Homeownership in the United States has been the cornerstone of personal finance for the better part of 50 years. As the Baby Boomer generation faces choices about downsizing their living quarters with the prospect of either full or partial retirement on the horizon, the decision to re-invest the proceeds of a McMansion to purchase a smaller residence may not be the wisest. Should the concept of homeownership be diminished or eliminated when planning for retirement living?
Looking at the past 30 years of the value of a single family home in California from 1980 to 2010, the average price appreciation over that time was 3.6% per year according to public data. If timed correctly to sell the home at the peak of the market before 2007, the annualized average price growth would be just over 6.5%. Timing is everything, isn’t it?
If a Boomer downsizes and invests their equity into the down payment or entire purchase price, does the investment alternative of that capital make more sense in the market and alternatively choose to rent? If you look at the down payment of 20% invested invested in the Dow Jones Index, the value of the portfolio would far exceed the numeric value of the house during the same time. While returns in the stock market and housing market may have vascillated greatly over the last 5 or 6 years, the 20+ year investment return prospects on appreciation have historically been better in the stock market.
Even taking a shorter-term view, Baby Boomers can lock in today roughly 3% on a ten year US Treasury Bond that provides a triple A (AAA) rated investment. While it is possible that this rating maybe in jeopardy with the debt ceiling debate drama, the yield on treasuries is bound to rise over time and still provide one of the safest investments in the world. Captial preservation in retirement is at the top of everyone’s agenda.

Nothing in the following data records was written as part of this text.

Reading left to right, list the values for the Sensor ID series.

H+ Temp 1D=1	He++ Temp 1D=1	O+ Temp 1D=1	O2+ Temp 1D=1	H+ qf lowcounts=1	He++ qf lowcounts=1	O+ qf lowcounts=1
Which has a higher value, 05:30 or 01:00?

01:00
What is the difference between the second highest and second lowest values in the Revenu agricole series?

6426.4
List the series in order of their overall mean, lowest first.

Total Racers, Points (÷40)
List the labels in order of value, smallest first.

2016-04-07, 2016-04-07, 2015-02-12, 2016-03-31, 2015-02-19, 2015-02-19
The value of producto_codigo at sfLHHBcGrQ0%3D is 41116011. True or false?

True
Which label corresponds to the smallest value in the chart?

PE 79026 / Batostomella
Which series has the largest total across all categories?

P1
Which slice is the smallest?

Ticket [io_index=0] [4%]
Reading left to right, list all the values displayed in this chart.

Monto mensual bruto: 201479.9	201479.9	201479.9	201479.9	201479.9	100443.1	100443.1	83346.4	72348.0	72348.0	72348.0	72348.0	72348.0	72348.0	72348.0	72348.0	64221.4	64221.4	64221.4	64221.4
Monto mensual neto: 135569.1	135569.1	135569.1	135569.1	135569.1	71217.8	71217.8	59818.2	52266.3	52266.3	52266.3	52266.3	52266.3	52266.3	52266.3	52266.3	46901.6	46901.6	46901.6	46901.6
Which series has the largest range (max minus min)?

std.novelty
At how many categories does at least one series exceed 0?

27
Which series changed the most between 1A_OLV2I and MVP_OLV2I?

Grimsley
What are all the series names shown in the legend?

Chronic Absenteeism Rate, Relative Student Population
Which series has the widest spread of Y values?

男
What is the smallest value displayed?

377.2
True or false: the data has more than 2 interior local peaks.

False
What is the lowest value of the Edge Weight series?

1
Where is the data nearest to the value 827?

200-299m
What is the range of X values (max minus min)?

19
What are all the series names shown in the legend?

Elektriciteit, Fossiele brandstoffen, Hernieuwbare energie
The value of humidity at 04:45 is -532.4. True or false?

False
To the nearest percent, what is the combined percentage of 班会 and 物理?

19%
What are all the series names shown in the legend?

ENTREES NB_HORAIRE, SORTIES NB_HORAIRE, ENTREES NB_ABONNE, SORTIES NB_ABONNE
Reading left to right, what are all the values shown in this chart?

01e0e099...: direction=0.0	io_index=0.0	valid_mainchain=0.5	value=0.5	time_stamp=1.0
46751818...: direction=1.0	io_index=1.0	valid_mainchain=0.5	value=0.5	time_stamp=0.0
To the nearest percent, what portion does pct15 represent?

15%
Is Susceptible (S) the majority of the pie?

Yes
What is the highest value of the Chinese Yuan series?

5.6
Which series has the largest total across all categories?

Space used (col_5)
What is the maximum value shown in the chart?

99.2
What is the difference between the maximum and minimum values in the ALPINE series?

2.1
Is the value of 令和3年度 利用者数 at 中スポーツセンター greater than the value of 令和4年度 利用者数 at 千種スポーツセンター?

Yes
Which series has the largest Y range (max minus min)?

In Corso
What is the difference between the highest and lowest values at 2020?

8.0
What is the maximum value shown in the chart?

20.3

If an average investor wants corporate bonds or a stock with a higher dividend, it’s possible to find that in today’s market along with an elevated risk profile for that investment. Given the current economic outlook, it’s reasonable to also expect that interest rates are going to rise providing higher returns on both certificates of deposit and bonds depending on the duration. The best part about these investments rather than housing is that they provide instant liquidity and provide varying degrees of principal protection unlike a home. Between mortgage fees and closing costs, there are substantial upfront costs to access home equity versus more liquid investments in the market place.
Besides rolling the net equity from the sale of their homes, Boomers may choose to invest some or all of the proceeds from the sale of their home into new business ventures. That investment not only may rovide a greater return that home ownership but maybe the catalyst for continued or new personal wealth along with benefits to community economic development.
Does this logic mean that Boomers should not roll their equity into a smaller residence and enjoy the similar, albeit smaller benefits of homeownership? No. The choice for owning a home is highly personal and individualized. Many people that have been homeowners for many years may not like to relinquish control to a landlord while others may relish at the prospect that they don’t have to deal with issues that they may have dealt with for many years. Others may continue to reap benefits from the deduction on property taxes and the home mortgage interest expense deduction well into their latter year through homeownership. It’s too early to tell whether the discussions on tax policy will play into this decision but there are some compelling tax benefits for owning a home today.
While the own or rent decision is driven highly by emotion, retiring Boomers should consider taking a hard look at the black and white economics before making a re-investment decision on a smaller home.